I had occasion yesterday to visit one of Copacabana’s most celebrated beachfront eateries for lunch. It is so celebrated, in fact, that I have absolutely no idea what it’s called, which doesn’t matter in the slightest as I shan’t be returning there any time soon.

Aside from the food being borderline inedible and the service that time-honoured Rio combination of studied  indifference and chronic disorganisation, what really caught my eye about this establishment was the sheer artistry and imagination that the proprietor had put into the signage. I mean in all conscience, how could I resist the mouthwatering proposal, winking seductively at me from the lightbox hanging from a chain in the window, that I dine on “Chicken Ass Barbecue”?

Now to the untrained eye, this may seem rather baffling, but it really isn’t. The answer was simple, I concluded; the owner had taken the word, asas, meaning wings, and….erm….winged it.

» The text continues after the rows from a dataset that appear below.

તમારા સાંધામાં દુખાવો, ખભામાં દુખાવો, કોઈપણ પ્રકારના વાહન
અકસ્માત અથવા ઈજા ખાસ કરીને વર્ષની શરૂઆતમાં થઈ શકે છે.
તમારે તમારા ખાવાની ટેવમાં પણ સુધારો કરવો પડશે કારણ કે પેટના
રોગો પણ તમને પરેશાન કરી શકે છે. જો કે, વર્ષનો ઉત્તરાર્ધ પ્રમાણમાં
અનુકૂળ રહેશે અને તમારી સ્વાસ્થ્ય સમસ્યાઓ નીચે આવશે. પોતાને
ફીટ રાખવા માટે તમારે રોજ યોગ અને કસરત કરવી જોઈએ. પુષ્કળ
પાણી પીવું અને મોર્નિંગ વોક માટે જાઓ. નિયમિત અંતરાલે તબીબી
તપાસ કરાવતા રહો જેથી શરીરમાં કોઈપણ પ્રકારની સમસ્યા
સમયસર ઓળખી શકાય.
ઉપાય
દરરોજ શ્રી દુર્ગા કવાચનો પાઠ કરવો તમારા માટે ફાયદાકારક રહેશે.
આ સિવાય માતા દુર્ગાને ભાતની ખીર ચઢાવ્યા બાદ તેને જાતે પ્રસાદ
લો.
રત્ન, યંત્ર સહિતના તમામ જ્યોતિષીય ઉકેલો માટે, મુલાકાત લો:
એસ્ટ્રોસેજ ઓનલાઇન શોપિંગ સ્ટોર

As regards the culinary motorway pile up that was my lunch, I am reminded of Bill Bryson, who suggested in one of his books that you should never eat in restaurants that display their menus in pictures. He may very well have a point. Such enticements should be the sole preserve of food halls in giant out of town shopping centres, the sort of place you visit on some devil may care whim, fully cognisant of the risk, and warmly embracing the bewilderment that accompanies the arrival of a dish that looked completely different in the photo.

Returning to the language question for a moment though, it would be churlish to suggest for a second that putting foreign languages through the mangler is the sole preserve of the Brazilians. I have plenty of British colleagues and friends, who have been here for years, for whom a Portuguese phrase is a verbal and grammatical endurance test, which they fail with depressing regularity.

I’m sure the Brazilians laugh at us plenty. Which is absolutely fine.